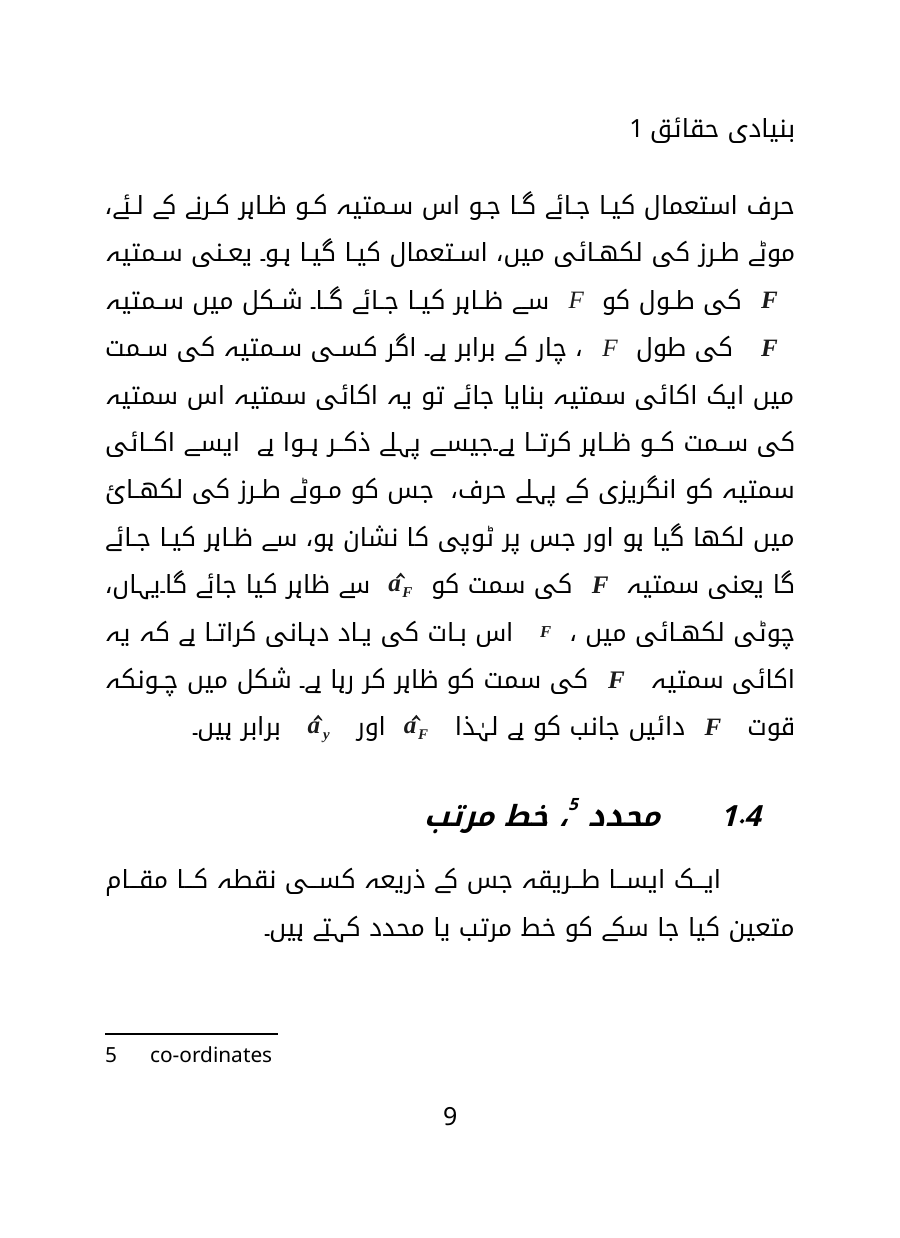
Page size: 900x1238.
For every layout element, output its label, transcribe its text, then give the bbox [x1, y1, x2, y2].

text ایک ایسا طریقہ جس کے ذریعہ کسی نقطہ کا مقام متعین کیا جا سکے کو خط مرتب یا محدد کہتے ہیں۔ [105, 856, 795, 951]
text وہ خط جس کا طول اور سمت معین ہو، اسے سمتیہ کہتے ہیں۔ سمتیہ کو انگریزی یا لاطینی زبان کے چھوٹے یا بڑے حروف، جن کو موٹے طرز کی لکھائی میں لکھا گیا ہو، سے ظاہر کیا جائے گا، مثلاً قوت کو سے ظاہر کیا جائے گا۔یہاں شکل 1.1 سے رجوع کرنا بہتر ہے۔ ایک ایسا سمتیہ جس کی طول ایک ہو، کو اکائی سمتیہ کہتے ہیں۔ اس کتاب میں اکائی سمتیہ کو انگریزی کے پہلے حرف جس کو موٹے طرز کی لکھائ میں لکھا گیا ہو اور جس پر ٹوپی کا نشان ہو سے ظاہر کیا جائے گا، مثلاً اکائی سمتیہخلاء کی تین عمودی سمتوں کو ظاہر کرتے ہیں۔میں، چوٹی لکھائی میں، اس بات کی یاد دہانی کراتا ہے کہ یہ سمتیہ خلاء کی سمت کو ظاہر کرتا ہے۔ اگر کسی سمتیہ کی طول اور اس کی سمت کو علیحدہ علیحدہ لکھنا ہو تو اس کے طول کو ظاہر کرنے کے لئے سادہ طرز کی لکھائ میں وہی حرف استعمال کیا جائے گا جو اس سمتیہ کو ظاہر کرنے کے لئے، موٹے طرز کی لکھائی میں، استعمال کیا گیا ہو۔ یعنی سمتیہکی طول کوسے ظاہر کیا جائے گا۔ شکل میں سمتیہ کی طول، چار کے برابر ہے۔ اگر کسی سمتیہ کی سمت میں ایک اکائی سمتیہ بنایا جائے تو یہ اکائی سمتیہ اس سمتیہ کی سمت کو ظاہر کرتا ہے۔جیسے پہلے ذکر ہوا ہے ایسے اکائی سمتیہ کو انگریزی کے پہلے حرف، جس کو موٹے طرز کی لکھائ میں لکھا گیا ہو اور جس پر ٹوپی کا نشان ہو، سے ظاہر کیا جائے گا یعنی سمتیہکی سمت کوسے ظاہر کیا جائے گا۔یہاں، چوٹی لکھائی میں ، اس بات کی یاد دہانی کراتا ہے کہ یہ اکائی سمتیہ کی سمت کو ظاہر کر رہا ہے۔ شکل میں چونکہ قوت دائیں جانب کو ہے لہٰذا اور برابر ہیں۔ [105, 182, 795, 751]
list co-ordinates [105, 1040, 795, 1068]
subtitle محدد ، خط مرتب [105, 789, 720, 844]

^^^^^^^^^^^^^^^^

■ Instructions to follow
Repeat the material word for word, starting at its beginning and ending with the line that contains "For every layout", and leave the pictures out.

■ Reply
Page size: 900x1238.
For every layout element, output its label, transcribe its text, then give the bbox [x1, y1, x2, y2].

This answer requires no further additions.